As part of the restructuring of Detroit’s finances during the bankruptcy process, there is a new pension program for current and future city workers that requires contributions from the employees. About 100 people attended a city-organized meeting Tuesday where they asked questions and voiced concerns about the plan, how they were notified about it and where it fit in the Chapter 9 timeline.
The city’s Chief Operating Officer Gary Brown said because there were so many questions, there would be a second meeting.
Terms of the new plan maintain parts of a defined benefit system but also require a contribution from current employees, which will be deducted from their salaries beginning July 14. For police and firefighters, the contribution will be 6 percent of their weekly pre-tax base salary, while non-uniform employees in the General Retirement System will contribute 4 percent. For employees hired after June 30, the contributions will be 8 percent.
Dubbed “hybrid” pension plan by some, the new arrangement has received some national attention as public pension funding is a concern across the country.
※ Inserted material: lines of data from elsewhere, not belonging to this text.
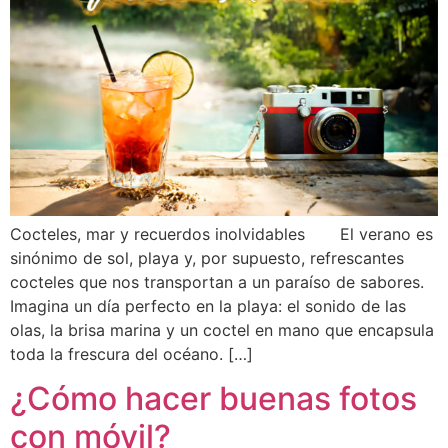
Cocteles, mar y recuerdos inolvidables El verano es
sinónimo de sol, playa y, por supuesto, refrescantes
cocteles que nos transportan a un paraíso de sabores.
Imagina un día perfecto en la playa: el sonido de las
olas, la brisa marina y un coctel en mano que encapsula
toda la frescura del océano. […]
¿Cómo hacer buenas fotos
con móvil?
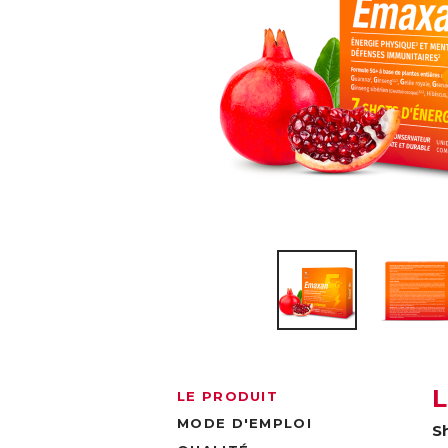
LE PRODUIT
MODE D'EMPLOI
S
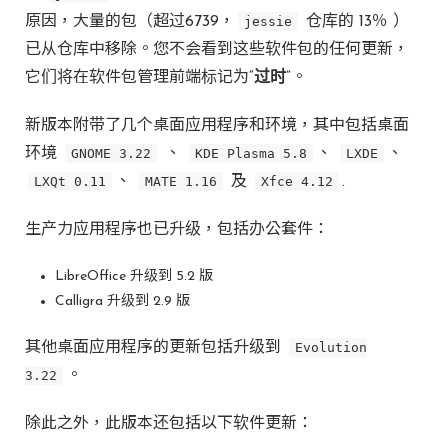
原因，大量的包（超过6739，
jessie
仓库的 13％ ）
已从仓库中移除。您不会看到这些软件包的任何更新，
它们将在软件包管理前端标记为“
过时
”。
新版本附带了几个桌面应用程序和环境，其中包括桌面
环境
GNOME 3.22
、
KDE Plasma 5.8
、
LXDE
、
LXQt 0.11
、
MATE 1.16
及
Xfce 4.12
.
生产力应用程序也已升级，包括办公套件：
LibreOffice 升级到 5.2 版
Calligra 升级到 2.9 版
其他桌面应用程序的更新包括升级到
Evolution
3.22
。
除此之外，此版本还包括以下软件更新：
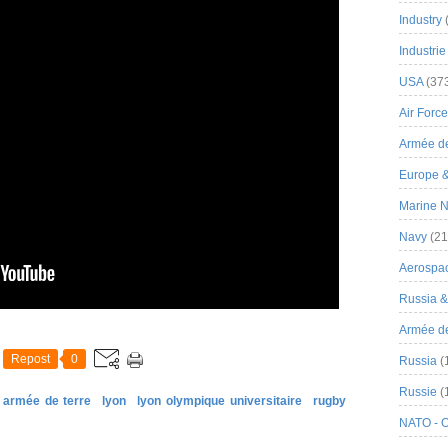
Industry
Industrie
USA
(37
Air Force
Armée de
Europe 
Marine N
Navy
(21
Aerospa
Russia 
Armée de 
Repost
0
Russia
(
Russie
(
armée de terre
lyon
lyon olympique universitaire
rugby
NATO - 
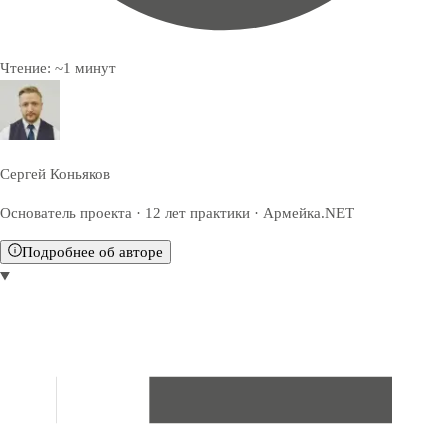
Чтение:
~
1
минут
Сергей Коньяков
Основатель проекта · 12 лет практики · Армейка.NET
Подробнее об авторе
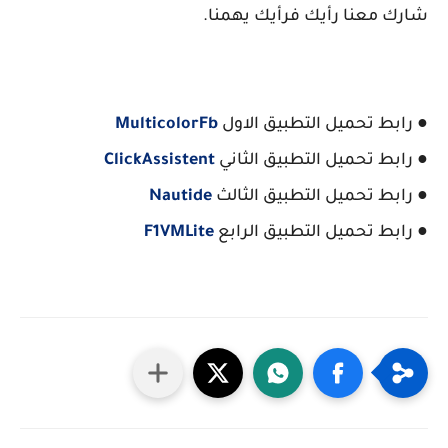
شارك معنا رأيك فرأيك يهمنا.
● رابط تحميل التطبيق الاول
MulticolorFb
● رابط تحميل التطبيق الثاني
ClickAssistent
● رابط تحميل التطبيق الثالث
Nautide
● رابط تحميل التطبيق الرابع
F1VMLite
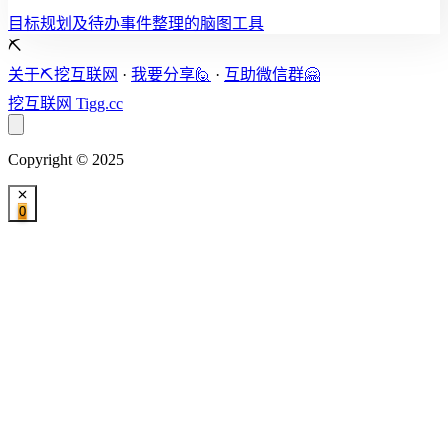
目标规划及待办事件整理的脑图工具
⛏️
关于⛏️挖互联网
·
我要分享🙋
·
互助微信群🤗
挖互联网
Tigg.cc
Copyright © 2025
0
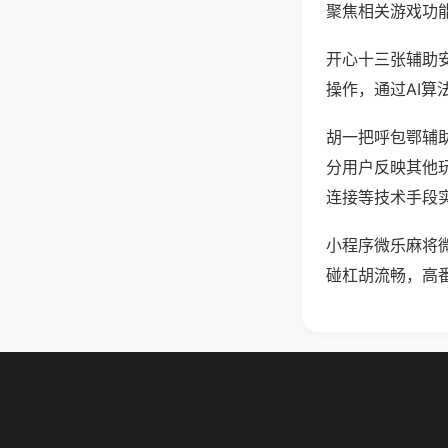
聚焦相关游戏功
开心十三张辅助
操作，通过AI算
胡一把呼包鄂辅助
分用户反映其他玩
连接等技术手段实
小程序微乐麻将
碰杠胡流畅，高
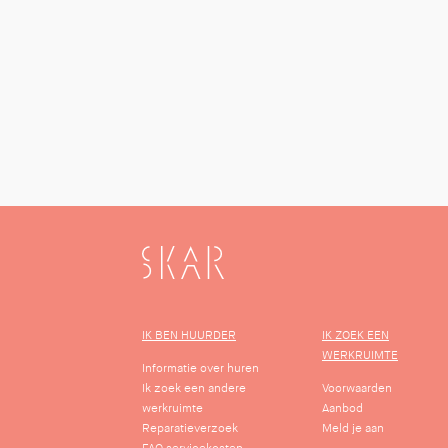
SKAR
IK BEN HUURDER
IK ZOEK EEN
WERKRUIMTE
Informatie over huren
Ik zoek een andere
Voorwaarden
werkruimte
Aanbod
Reparatieverzoek
Meld je aan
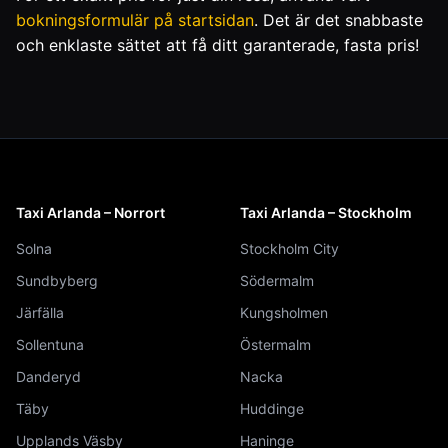
bokningsformulär på startsidan
. Det är det snabbaste
och enklaste sättet att få ditt garanterade, fasta pris!
Taxi Arlanda – Norrort
Taxi Arlanda – Stockholm
Solna
Stockholm City
Sundbyberg
Södermalm
Järfälla
Kungsholmen
Sollentuna
Östermalm
Danderyd
Nacka
Täby
Huddinge
Upplands Väsby
Haninge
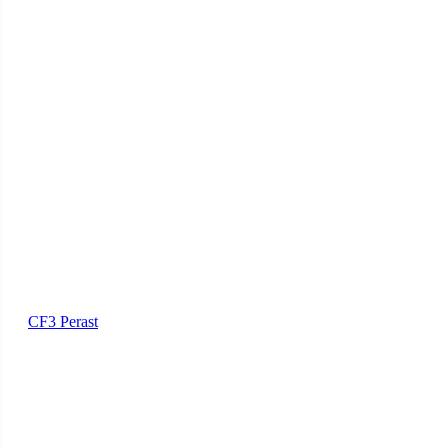
CF3 Perast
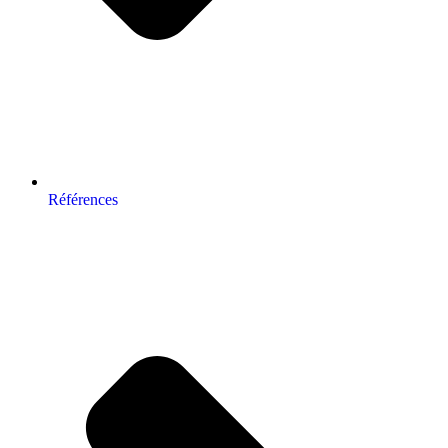
Références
The Washington Post editorial board, for example, lauded the plan:
To be sure, the Detroit proposal runs counter to the conventional policy and legal wisdom about pensions, which holds that public workers may never be required to accept a downward adjustment in their vested rights, no matter the financial straits of the city or state that employs them. (Private-sector workers enjoy no such presumption.) But this is precisely why the Detroit idea, yet another positive result of emergency manager Kevyn Orr’s stewardship, is welcome.